Dayne C. Riley, "Consuming Anxieties: Alcohol, Tobacco, and Trade in British Satire, 1660-1751" (Bucknell UP, 2024)
Description
Writers of the late seventeenth and early eighteenth centuries—a period of vast economic change—recognized that the global trade in alcohol and tobacco promised a brighter financial future for England, even as overindulgence at home posed serious moral pitfalls.
Consuming Anxieties: Alcohol, Tobacco, and Trade in British Satire, 1660-1751 (Bucknell University Press, 2024) by Dr.

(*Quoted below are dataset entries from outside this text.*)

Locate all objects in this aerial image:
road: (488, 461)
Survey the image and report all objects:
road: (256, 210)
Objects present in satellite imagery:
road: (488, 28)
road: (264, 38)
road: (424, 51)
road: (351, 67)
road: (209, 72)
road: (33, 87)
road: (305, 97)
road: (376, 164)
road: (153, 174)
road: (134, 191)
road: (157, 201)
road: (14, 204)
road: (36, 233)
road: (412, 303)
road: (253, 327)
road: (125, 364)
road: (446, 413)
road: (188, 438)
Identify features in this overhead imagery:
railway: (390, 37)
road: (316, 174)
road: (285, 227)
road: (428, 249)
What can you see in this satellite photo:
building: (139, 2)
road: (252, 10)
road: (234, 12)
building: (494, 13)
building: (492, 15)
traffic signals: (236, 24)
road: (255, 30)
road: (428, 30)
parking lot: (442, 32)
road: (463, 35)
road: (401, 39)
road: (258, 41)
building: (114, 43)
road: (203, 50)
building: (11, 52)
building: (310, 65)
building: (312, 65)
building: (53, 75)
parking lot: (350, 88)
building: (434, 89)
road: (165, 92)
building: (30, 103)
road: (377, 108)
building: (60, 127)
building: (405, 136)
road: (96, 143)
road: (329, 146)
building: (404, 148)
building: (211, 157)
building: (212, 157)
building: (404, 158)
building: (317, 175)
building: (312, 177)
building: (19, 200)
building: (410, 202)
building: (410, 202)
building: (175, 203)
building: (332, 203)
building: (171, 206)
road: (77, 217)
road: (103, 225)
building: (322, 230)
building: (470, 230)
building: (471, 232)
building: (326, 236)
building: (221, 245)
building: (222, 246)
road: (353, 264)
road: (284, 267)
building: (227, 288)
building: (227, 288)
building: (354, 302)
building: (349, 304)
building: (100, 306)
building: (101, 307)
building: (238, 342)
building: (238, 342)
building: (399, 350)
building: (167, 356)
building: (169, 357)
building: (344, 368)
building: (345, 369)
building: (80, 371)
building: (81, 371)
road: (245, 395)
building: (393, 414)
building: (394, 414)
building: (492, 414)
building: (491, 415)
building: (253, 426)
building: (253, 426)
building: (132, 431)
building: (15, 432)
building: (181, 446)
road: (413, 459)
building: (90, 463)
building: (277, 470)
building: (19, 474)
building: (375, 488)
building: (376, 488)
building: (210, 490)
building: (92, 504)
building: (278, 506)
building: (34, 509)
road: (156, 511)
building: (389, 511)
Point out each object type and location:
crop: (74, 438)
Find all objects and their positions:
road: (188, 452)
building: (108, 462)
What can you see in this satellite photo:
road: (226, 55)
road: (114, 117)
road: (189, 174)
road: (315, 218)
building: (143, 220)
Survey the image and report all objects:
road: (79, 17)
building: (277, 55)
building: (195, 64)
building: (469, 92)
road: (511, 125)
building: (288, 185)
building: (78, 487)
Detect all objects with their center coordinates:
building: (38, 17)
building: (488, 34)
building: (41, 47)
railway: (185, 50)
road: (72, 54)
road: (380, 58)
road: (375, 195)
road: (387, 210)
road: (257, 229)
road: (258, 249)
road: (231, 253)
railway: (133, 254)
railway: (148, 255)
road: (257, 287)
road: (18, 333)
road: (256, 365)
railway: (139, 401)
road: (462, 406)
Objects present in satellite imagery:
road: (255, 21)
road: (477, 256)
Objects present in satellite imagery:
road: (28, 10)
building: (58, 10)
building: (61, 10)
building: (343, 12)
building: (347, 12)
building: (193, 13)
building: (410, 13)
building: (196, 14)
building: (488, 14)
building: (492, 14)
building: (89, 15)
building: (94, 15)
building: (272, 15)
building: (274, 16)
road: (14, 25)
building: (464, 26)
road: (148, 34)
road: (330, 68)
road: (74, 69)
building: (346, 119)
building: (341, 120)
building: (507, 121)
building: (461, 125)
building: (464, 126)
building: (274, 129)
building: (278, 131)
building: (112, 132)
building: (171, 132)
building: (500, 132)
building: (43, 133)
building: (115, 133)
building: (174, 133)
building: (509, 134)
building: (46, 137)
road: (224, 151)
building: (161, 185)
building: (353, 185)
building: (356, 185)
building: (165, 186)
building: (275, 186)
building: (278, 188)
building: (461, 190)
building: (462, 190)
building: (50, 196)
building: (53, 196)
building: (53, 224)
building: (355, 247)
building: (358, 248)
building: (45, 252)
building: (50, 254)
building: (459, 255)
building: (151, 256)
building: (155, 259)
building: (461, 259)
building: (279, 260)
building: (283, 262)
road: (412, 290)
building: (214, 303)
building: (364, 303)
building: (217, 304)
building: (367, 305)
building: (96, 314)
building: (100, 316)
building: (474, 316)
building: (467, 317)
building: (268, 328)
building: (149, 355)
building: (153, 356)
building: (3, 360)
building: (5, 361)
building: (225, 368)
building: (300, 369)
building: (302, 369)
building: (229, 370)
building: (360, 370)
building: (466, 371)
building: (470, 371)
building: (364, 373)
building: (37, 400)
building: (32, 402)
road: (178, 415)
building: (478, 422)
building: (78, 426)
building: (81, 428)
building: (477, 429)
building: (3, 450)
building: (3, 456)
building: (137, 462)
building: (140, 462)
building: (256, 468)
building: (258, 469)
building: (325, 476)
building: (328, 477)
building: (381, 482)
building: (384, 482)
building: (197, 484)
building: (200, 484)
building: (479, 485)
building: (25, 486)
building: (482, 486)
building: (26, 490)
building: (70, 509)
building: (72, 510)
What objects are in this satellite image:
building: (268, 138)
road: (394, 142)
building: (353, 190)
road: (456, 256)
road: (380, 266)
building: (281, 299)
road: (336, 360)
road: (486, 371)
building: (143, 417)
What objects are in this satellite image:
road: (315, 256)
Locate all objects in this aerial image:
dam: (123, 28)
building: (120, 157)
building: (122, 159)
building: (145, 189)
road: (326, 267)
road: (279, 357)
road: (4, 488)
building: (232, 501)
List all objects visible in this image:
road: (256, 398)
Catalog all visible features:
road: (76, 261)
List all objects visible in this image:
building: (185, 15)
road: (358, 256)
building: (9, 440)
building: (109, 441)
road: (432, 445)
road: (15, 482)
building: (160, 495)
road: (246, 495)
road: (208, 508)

Dayne Riley is an engaging and original study that explores how literary satirists represented these consumables—and related anxieties about the changing nature of Britishness—in their work. Dr. Riley traces the satirical treatment of wine, beer, ale, gin, pipe tobacco, and snuff from the beginning of Charles II’s reign, through the boom in tobacco’s popularity, to the end of the Gin Craze in libertine poems and plays, anonymous verse, ballad operas, and the satire of canonical writers such as Gay, Pope, and Swift. Focusing on social concerns about class, race, and gender, Consuming Anxieties examines how satirists championed Britain’s economic strength on the world stage while critiquing the effects of consumable luxuries on the British body and consciousness.
This interview was conducted by Dr. Miranda Melcher whose new book focuses on post-conflict military integration, understanding treaty negotiation and implementation in civil war contexts, with qualitative analysis of the Angolan and Mozambican civil wars.